Data Filtering in Pandas

Data Filtering in Pandas

Pandas provides extensive methods for data selection, Below are some methods you could choose,

  • Pass condition expression to [] operation.
  • Use the query() function.
  • Use the eval() function.

To understand which is more optimised way of data filtering, We will create a sample dataframe with a large data set and check it out.

Photo by Delphine Ducaruge on Unsplash

#creating a sample large data set
import numpy as np
import pandas as pd
import timeit
np.random.seed(42)
d = np.random.randint(1, 10, size=(500000, 2))
df = pd.DataFrame(d)
df.columns = ["col1 ", "col2"]

We will be using this dataset, for the entire analysis repo_link, When the data size is small, it doesn’t matter which one you choose, but the [] operation may be faster (depending on the system you choose) . If the data size is large or the filter condition is complicated, you should choose it carefully.

Select data by **[]**

Indexing is the easier way of filtering the data, We can use pandas indexing to subset the DataFrame. Actually, the condition expression creates a Boolean series, and we can use it to filter the DataFrame.

# [] operator
start = timeit.default_timer()
dfTemp = df[(df["col1 "] % 2==0) & (df["col2"] > 5)]
stop = timeit.default_timer()
print("Run time of df[df[(df[\"col1\"] % 2==0) & (df[\"col2\"] > 5)] is {} seconds.".format(stop-start))

#output
Run time of df[df[(df["col1"] % 2==0) & (df["col2"] > 5)] is 0.020918252997944364 seconds.

Select data by query()

query() is a much cleaner and easier way to filter rows. Just pass a conditional expression with quotes to the query(). Moreover, query() supports much more complicated conditional expressions.

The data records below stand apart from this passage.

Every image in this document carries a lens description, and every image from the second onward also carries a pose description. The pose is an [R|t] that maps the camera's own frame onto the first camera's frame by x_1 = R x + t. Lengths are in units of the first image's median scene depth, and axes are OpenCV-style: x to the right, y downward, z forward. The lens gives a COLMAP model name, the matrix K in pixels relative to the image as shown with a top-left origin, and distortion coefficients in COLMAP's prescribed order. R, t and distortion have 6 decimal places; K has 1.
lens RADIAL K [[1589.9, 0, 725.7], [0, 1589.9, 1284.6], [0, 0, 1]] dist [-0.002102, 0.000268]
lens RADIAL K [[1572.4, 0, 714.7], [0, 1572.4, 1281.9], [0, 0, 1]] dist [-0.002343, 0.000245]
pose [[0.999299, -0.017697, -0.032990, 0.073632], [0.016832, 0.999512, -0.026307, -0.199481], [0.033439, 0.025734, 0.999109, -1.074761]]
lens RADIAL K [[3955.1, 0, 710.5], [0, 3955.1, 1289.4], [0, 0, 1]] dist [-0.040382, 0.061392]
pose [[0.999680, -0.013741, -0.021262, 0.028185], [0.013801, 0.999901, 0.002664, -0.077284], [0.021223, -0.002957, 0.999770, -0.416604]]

Note*: This operation wouldn’t change the DataFrame in place. If you want to change it, just pass `inplace=True`.*

#select data by query() operator
start = timeit.default_timer()
dfTemp = df.query("col1 % 2 == 0 & col2 > 5")
stop = timeit.default_timer()
print("Running time of df.query(\"col1 % 2 == 0 & col2 > 5\") is {} seconds.".format(stop-start))

#output
Running time of df.query("col1 % 2 == 0 & col2 > 5") is 0.01401120700073079 seconds.

Query seems to be faster when compared to [], can we do better !?

Select data by eval()

Pandas **dataframe.eval()** function is used to evaluate an expression in the context of the calling dataframe instance. The expression is evaluated over the columns of the dataframe and filters the data as needed.

#select data by eval() operator
start = timeit.default_timer()
dfTemp = df[df.eval('col1 % 2 == 0 & col2 > 5')]
stop = timeit.default_timer()
print("Running time of df[df.eval('col1 % 2 == 0 & col2 > 5')] is {} seconds.".format(stop-start))

#output
Running time of df[df.eval('col1 % 2 == 0 & col2 > 5')] is 0.001771175499743549 seconds.

When data is small, the orthodox *[]* operation tends to be faster. The advantages of *query()* and *eval()* lies in humongous dataset. Moreover, *eval()* has much cleaner syntax.

Below are some conditional statements and operators supported by eval:

  • Arithmetic operations except for the left shift (<<) and right shift (>>) operators.
  • Comparison operations.
  • Boolean operations, such as df.col1> 5 and df.col2 <=10
  • Attribute access, such as df.col1.
  • Subscript expressions, such as df[0].
  • Math functions.
import math  
df[df.eval('math.sin(df.col1)>0')]
  • List and tuple literals.
df[df.eval('df.col1 in ["Sun", "Moon"]')]

Photo by Luca Bravo on Unsplash

Optimising the way we filter the data, would be one of the options to look into system to improve the performance while working with dataframe, Optimising the filtering operations eval(), query(), [] wouldn’t guarantee the performance enhancement, It’s a multi-variant equation, but this would be a poignant variable and worth a try, Cheers!